The Reality Behind a “Breakthrough”
The song’s path into Chris Brown’s camp wasn’t a clean pipeline — it moved through friendships, trusted collaborators, and producers sharing ideas internally. Stan emphasizes how many songs are cut, dropped, re-cut, and reshuffled right up until album deadlines.
The night before the release, another track fell through due to contract issues.
His song slid back onto the album at the last possible moment.
A reminder: songs often succeed because someone kept showing up long after the writer stopped believing in the timeline.

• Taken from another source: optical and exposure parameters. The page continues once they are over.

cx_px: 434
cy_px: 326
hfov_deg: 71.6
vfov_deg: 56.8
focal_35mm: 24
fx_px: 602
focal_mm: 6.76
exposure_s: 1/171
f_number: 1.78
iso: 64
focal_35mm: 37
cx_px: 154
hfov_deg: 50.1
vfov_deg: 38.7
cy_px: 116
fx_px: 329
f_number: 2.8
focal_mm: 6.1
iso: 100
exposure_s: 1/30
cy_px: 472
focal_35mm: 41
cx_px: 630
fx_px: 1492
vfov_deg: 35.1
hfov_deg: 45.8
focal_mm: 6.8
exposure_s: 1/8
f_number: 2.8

How Stan Thinks About Great Writing
Stan breaks down greatness in songwriting not as complexity but as clarity — emotional clarity, melodic clarity, and sonic intention.
He touches on:
Feeling as the core of the listener’s connection
Delivery that carries meaning even when words are simple
Production choices that never compete with the vocal
He’s learned to trust understatement over exhibition and describes the “unanimous reaction” as the marker of a real hit.

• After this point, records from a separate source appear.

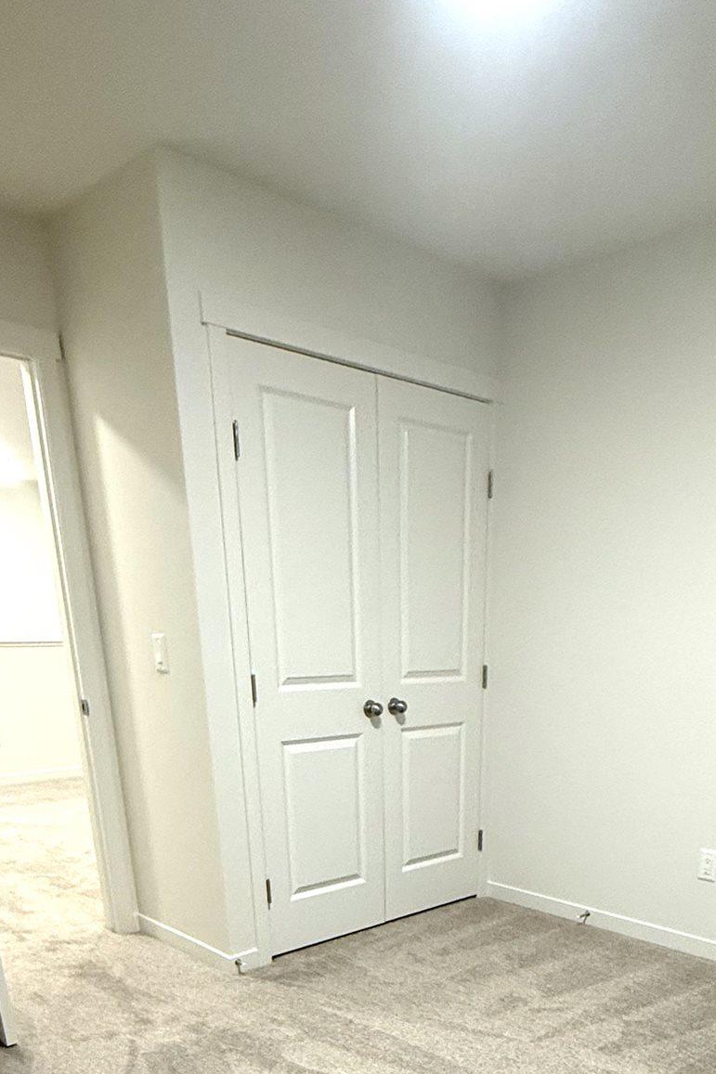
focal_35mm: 29
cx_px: 438
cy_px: 992
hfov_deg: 44.7
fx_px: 865
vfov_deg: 54.3
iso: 500
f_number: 2.2
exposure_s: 1/60
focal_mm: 2.22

Craft, Patience, and the Long View
Stan’s journey is one of reinvention — not just personally, but musically. His current work blends production, writing, and deeper instrumental study, and he’s learning to integrate guitar into his artistry in a way that feels authentic.
It’s the same long-view perspective we try to nurture at Sonora: developing musicians who understand themselves, honor their craft, and grow through steady, intentional practice.
This conversation isn’t just about a Grammy.
It’s about what it means to come back to music with purpose — and how far that commitment can take you.